Vanessa fed her son another animal cracker. “Fog on Bay Day is kind of a rule here,” she told Delia. “I don’t believe anyone’s ever once got a good look at that game. So! Delia. How do you like working for Zeke Pomfret?”

“Well… he’s okay,” Delia said. She supposed she should have expected that her job would be common knowledge.

“He’s a real fine lawyer, you know. If you decide to go ahead with your divorce, you could do worse than hire Zeke.”

Delia blinked.

“Yes, he did just great with my ex-boyfriend’s,” Belle told her. “And he got Vanessa here’s brother Jip out of jail, when Jip hit a spell of bad luck once.”

“I haven’t given much thought to, um, divorce,” Delia said.

“Well, sure! No hurry! And anyhow, my ex-boyfriend’s case was totally different from yours.”

What did they imagine Delia’s case was? She decided not to ask.

Belle was rummaging through her big purse. She pulled forth a pale-green bottle and a stack of paper cups. “Wine?” she asked the others. “It’s a screw top. Don’t tell Polly Pomfret. Yes, Norton’s case was so straightforward, for one thing. He’d only been married a year. In fact, we met on his first anniversary. Met at a Gamblers’ Weekend Special in Atlantic City, where he’d brought his wife to celebrate.
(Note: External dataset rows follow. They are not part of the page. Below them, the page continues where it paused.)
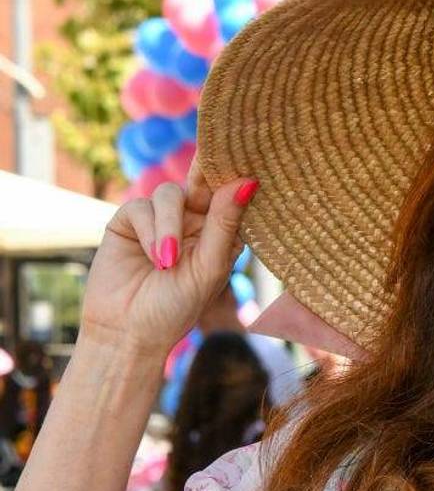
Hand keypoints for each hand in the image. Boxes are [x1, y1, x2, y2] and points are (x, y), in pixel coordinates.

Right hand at [79, 158, 257, 357]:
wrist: (129, 332)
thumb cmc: (177, 307)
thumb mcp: (209, 267)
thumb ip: (224, 223)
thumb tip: (247, 181)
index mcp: (221, 233)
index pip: (233, 196)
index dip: (238, 177)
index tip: (247, 158)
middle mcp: (193, 222)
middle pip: (202, 183)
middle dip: (206, 174)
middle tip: (210, 161)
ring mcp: (161, 220)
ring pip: (170, 194)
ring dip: (170, 225)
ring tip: (168, 261)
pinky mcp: (130, 221)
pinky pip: (142, 206)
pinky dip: (150, 231)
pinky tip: (154, 258)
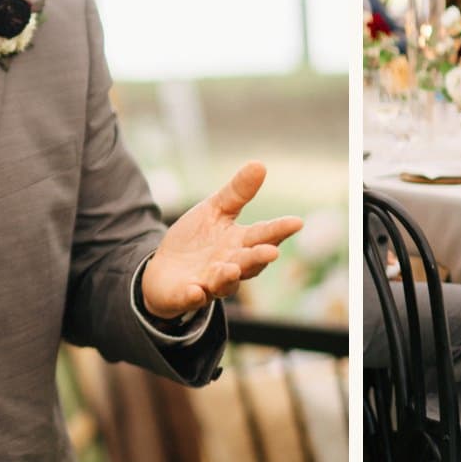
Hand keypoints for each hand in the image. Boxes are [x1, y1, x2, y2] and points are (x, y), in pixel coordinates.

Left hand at [140, 162, 303, 317]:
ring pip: (224, 283)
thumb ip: (237, 193)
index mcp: (239, 243)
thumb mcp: (215, 210)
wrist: (164, 270)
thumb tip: (260, 163)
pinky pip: (191, 297)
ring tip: (230, 268)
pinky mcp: (186, 295)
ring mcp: (209, 283)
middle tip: (271, 251)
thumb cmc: (196, 240)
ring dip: (228, 277)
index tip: (297, 222)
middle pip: (248, 262)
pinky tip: (195, 290)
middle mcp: (230, 266)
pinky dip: (194, 295)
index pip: (263, 235)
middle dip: (259, 258)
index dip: (280, 229)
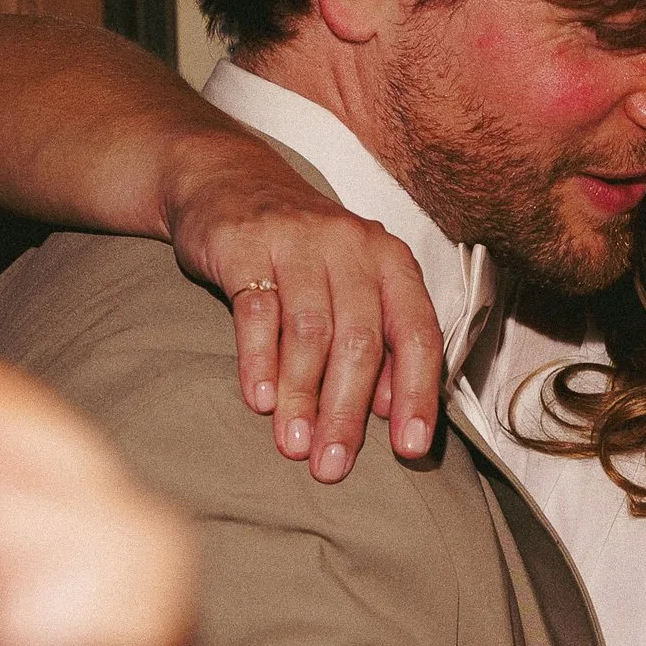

He and I just sort of… gravitated, you know?” She passed Delia a cup of white wine. “It helped that his wife was one of those people who end up soldered to their slot machines. So one-two-three I move to Bay Borough, and we rent a little apartment together, and Zeke Pomfret goes to work on Norton’s divorce.”

The wine had a metallic aftertaste, like tinned grapefruit juice. Delia cradled the cup in both hands. She said, “I’m not really planning anything that definite just yet.”